The U.S. Departments of Justice, Homeland Security, and Health and Human Services are considering payments that could amount to close to $1 million a family, though the final numbers could shift, the people familiar with the matter said. Most of the families that crossed the border illegally from Mexico to seek asylum in the U.S. included one parent and one child, the people said. Many families would likely get smaller payouts, depending on their circumstances, the people said.
It is unclear how many people will be eligible for the settlement, but about 940 families have reportedly filed claims to date.The illegal immigrant families were separated after crossing the border from Mexico to claim asylum in 2017 and 2018 as part of the Trump administration’s “zero-tolerance” policy.
The American Civil Liberties Union (ACLU), among others, have filed lawsuits against the government alleging that the thousands of children and parents impacted by the policy have mental health effects from the prolonged trauma.
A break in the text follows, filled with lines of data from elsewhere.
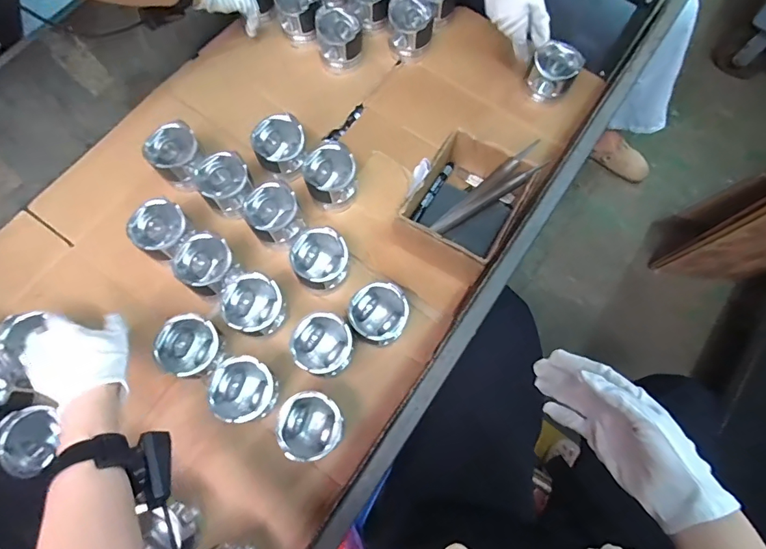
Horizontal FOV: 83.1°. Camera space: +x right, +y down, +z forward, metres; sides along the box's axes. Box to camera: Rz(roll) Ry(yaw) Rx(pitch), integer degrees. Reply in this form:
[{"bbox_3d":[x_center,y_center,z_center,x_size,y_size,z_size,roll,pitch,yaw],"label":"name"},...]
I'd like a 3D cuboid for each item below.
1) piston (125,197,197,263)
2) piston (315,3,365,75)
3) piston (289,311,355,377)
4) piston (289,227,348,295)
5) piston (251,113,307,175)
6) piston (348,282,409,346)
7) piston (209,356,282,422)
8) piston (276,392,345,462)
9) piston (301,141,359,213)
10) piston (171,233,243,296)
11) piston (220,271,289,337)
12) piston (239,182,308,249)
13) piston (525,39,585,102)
[{"bbox_3d":[-0.342,-0.065,0.679,0.080,0.085,0.083,0,72,-1],"label":"piston"},{"bbox_3d":[-0.079,-0.432,0.795,0.084,0.082,0.079,0,72,-1],"label":"piston"},{"bbox_3d":[-0.085,0.103,0.621,0.079,0.084,0.081,0,72,-1],"label":"piston"},{"bbox_3d":[-0.094,-0.018,0.665,0.081,0.081,0.083,0,72,-1],"label":"piston"},{"bbox_3d":[-0.171,-0.213,0.725,0.083,0.079,0.085,0,72,-1],"label":"piston"},{"bbox_3d":[-0.007,0.062,0.638,0.080,0.079,0.081,0,72,-1],"label":"piston"},{"bbox_3d":[-0.186,0.162,0.604,0.080,0.088,0.080,0,72,-1],"label":"piston"},{"bbox_3d":[-0.095,0.205,0.591,0.081,0.087,0.082,0,72,-1],"label":"piston"},{"bbox_3d":[-0.086,-0.158,0.713,0.080,0.083,0.082,0,72,-1],"label":"piston"},{"bbox_3d":[-0.263,-0.010,0.660,0.085,0.081,0.078,0,72,-1],"label":"piston"},{"bbox_3d":[-0.184,0.048,0.633,0.082,0.070,0.078,0,72,-1],"label":"piston"},{"bbox_3d":[-0.169,-0.091,0.686,0.081,0.078,0.085,0,72,-1],"label":"piston"},{"bbox_3d":[0.305,-0.362,0.771,0.077,0.080,0.074,32,74,9],"label":"piston"}]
The Journal reports that lawyers representing families and the government are continuing to negotiate the settlement and aim to reach an agreement by the end of November.
During Biden’s first weeks in office, he vowed to reunite the families that had been separated by the Trump administration’s “zero-tolerance” policy. Starting in 2017, the Trump administration tried to prosecute all immigrants who illegally crossed the border, resulting in children who arrived with their parents being sent to shelters and border facilities.
Lawyers representing the children in lawsuits allege that children were subjected to malnutrition and provided little medical attention at these facilities. The ACLU identified approximately 5,500 children who were separated from their parents after illegally crossing the border in 2017 and 2018, according to court documents. Not all of the children have been reunited with their parents, as governmental investigations found that the Trump administration did not create ways to track the parents and the children who had been separated.Approximately 1,000 families have yet to be reunited, Family Reunification Task Force leader Michelle Brané said in an interview earlier this month. She noted that there could be more as it’s “very hard to know because there’s no record.” She said the task force has reunited at least 52 families since Biden assumed office.